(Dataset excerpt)
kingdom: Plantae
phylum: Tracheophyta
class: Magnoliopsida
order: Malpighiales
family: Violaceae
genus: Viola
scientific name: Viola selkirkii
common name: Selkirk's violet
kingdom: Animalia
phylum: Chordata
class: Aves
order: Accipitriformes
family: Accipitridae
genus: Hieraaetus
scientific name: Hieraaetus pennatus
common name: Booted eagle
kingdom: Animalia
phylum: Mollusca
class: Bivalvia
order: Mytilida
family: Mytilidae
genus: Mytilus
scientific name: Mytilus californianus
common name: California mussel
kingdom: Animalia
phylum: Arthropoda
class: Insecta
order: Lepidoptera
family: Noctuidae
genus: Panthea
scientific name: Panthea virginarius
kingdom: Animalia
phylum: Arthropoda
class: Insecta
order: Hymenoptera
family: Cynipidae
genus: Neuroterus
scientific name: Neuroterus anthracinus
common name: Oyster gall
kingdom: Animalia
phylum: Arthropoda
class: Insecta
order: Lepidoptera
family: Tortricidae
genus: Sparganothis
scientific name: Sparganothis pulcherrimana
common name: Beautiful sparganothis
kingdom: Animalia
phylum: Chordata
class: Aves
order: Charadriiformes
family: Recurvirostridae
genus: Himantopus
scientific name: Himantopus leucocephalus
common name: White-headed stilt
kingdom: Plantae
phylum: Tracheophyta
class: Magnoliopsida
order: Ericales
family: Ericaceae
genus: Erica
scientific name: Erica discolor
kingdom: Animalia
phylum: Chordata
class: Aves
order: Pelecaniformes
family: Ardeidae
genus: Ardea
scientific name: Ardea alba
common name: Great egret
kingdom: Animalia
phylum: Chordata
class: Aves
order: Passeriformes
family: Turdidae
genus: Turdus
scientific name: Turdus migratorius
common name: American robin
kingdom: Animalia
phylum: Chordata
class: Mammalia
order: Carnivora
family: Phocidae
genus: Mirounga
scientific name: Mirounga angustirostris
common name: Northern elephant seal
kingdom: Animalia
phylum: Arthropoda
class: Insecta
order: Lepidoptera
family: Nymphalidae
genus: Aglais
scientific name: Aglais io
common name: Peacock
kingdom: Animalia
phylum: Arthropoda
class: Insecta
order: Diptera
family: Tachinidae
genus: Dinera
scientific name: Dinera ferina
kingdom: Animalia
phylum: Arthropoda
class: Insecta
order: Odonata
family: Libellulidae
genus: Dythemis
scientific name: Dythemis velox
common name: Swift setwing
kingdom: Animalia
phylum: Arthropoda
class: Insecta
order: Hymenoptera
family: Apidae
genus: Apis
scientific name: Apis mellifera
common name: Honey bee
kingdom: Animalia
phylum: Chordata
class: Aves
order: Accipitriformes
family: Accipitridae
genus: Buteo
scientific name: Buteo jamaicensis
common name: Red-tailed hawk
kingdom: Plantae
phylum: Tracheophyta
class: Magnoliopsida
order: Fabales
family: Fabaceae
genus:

_Set task:_
Please give the records as a numbered list with blank lines omitted, beginning at the first line and stopping after the line that has "class: Bivalvia".

_Task output:_
1. kingdom: Plantae
2. phylum: Tracheophyta
3. class: Magnoliopsida
4. order: Malpighiales
5. family: Violaceae
6. genus: Viola
7. scientific name: Viola selkirkii
8. common name: Selkirk's violet
9. kingdom: Animalia
10. phylum: Chordata
11. class: Aves
12. order: Accipitriformes
13. family: Accipitridae
14. genus: Hieraaetus
15. scientific name: Hieraaetus pennatus
16. common name: Booted eagle
17. kingdom: Animalia
18. phylum: Mollusca
19. class: Bivalvia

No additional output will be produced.